Child Custody Basics
In our experience, child custody matters are among the most contentious in family law. Every year, approximately one million children in the U.S.A. see their families changed through divorce. The ongoing health and emotional well-being of these children depends greatly upon how their parents communicate and interact after the dissolution of marriage. To help the children through this life-changing experience, we need to help the parents understand custody under Arizona law.
Determining Custody Arrangements — Legal Custody vs. Physical Custody
Judicial decisions over child custody matters are fully dependent upon determinations of what is in the best interests of the child. With that objective in mind, our laws divide custody into two essential components: “legal custody” and “physical custody.”
Legal Custody. Legal Custody has to do with how important decisions will be made regarding the child, such as educational decisions, medical and mental health decisions, and decisions regarding the faith that the child will be raised in. When the court awards a parent sole legal custody, that parent is able to make these important determinations with or without the other parent’s input. With joint legal custody, however, both parents have an equal say in these essential matters — the decision cannot be made unless it is by mutual agreement. In many cases, joint legal custody is awarded to both parents. Obtaining sole legal custody may be more challenging, but it is certainly possible. When making its custody decision, the Court considers many factors including whether a parent has a significant drug or alcohol addiction, has a significant criminal history, or has a history of domestic violence or child abuse. In some instances, a major factor for the Court is the pattern of each parent’s prior involvement with these types of important decisions, as well as how willing a parent is to consult with and involve the other parent.
Physical Custody. Physical custody is the amount of time the child will spend with each parent. This encompasses what the “regular” parenting schedule will be, as well as how holidays will be allocated, whether there will be a different schedule during the summer, and whether there will be special vacation times with the child. The parties can come up with their own parenting schedules or, if they cannot agree, the Court can impose what it believes is the best schedule for the child. Obviously, when parents can agree on a schedule, they maintain control of the details of the parenting plan as opposed to leaving it in the hands of a Judge. When left to the Court to decide, however, many factors will be considered by the Judge including:
- the past pattern of involvement with the child;
- the ability of each parent to place the child’s needs first (as opposed to the parent’s own needs); and
- whether a parent can promote the relationship between the child and both parents, and not just focus on their own relationship.
Psychologists often become involved in this process, evaluating the family, interviewing the parties, and making recommendations to the Court regarding what they feel is best for the child.
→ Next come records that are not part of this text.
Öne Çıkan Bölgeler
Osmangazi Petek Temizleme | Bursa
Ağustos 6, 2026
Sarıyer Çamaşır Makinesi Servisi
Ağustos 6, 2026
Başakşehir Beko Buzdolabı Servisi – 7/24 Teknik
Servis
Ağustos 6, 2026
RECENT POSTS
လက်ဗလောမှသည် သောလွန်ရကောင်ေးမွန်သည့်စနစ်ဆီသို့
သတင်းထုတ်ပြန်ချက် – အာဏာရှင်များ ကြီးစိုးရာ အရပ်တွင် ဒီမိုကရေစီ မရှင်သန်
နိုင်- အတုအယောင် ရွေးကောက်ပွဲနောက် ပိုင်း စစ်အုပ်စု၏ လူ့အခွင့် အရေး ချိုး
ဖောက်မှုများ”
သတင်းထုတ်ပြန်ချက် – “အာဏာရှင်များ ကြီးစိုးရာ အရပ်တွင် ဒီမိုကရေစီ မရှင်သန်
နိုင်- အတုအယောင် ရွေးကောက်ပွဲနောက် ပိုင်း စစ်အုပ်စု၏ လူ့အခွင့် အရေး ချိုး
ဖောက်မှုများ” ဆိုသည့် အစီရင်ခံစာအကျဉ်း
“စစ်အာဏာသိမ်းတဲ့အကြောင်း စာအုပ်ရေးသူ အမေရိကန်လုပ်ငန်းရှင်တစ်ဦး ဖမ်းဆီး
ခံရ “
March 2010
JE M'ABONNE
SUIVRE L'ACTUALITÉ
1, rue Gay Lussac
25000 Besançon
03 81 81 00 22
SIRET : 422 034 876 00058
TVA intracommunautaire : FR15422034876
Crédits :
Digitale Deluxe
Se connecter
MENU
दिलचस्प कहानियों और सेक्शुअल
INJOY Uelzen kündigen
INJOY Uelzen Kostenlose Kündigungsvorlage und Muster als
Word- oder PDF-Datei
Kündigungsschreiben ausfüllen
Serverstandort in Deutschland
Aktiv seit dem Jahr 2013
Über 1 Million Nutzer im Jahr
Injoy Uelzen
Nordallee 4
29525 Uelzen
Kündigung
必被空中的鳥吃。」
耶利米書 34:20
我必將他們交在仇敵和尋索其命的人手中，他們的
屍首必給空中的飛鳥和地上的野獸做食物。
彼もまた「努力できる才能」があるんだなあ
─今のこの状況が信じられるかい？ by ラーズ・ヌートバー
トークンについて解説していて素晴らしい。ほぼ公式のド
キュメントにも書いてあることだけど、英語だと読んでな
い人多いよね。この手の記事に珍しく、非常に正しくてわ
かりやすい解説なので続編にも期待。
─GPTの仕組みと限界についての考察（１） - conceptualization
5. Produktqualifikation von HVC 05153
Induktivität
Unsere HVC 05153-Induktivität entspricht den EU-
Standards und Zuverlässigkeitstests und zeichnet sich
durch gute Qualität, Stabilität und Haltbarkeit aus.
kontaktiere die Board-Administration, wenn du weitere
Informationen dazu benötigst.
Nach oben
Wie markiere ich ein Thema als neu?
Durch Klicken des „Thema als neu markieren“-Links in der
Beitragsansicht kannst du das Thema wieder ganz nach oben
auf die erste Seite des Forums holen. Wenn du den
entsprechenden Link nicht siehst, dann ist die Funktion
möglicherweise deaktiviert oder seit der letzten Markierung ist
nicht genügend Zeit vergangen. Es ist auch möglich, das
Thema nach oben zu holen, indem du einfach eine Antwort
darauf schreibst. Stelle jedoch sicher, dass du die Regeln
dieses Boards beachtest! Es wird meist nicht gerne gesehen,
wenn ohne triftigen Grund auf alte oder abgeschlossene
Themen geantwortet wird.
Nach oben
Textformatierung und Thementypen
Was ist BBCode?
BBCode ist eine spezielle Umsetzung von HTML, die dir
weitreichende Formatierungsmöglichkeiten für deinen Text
Parenting Plans – Agreed to By the Parties or Imposed By a Judge
When parties agree on parenting issues, their agreement is reduced to writing and included in a document called a “parenting plan.” The parenting plan is then submitted to the Court for final approval. If approved by the Court, it becomes a binding, enforceable agreement on both parties. If the parents cannot reach agreement, then the matter proceeds to a trial and the Court will impose a parenting plan on the parties. There are many alternatives and possible solutions for parents to consider when making their custody decisions. The resolution of custody and visitation disputes requires parents to behave calmly and rationally (and in their child’s best interests) at a time when they are overwhelmed with the stress of the divorce and break-up. That’s a good reason for the couple to start working toward as many agreements as possible, early in the process. The more two parents can work toward resolving issues regarding their child, the less they leave up to a Judge. And the less uncertainty there is for the parents, the more stability there is for the child.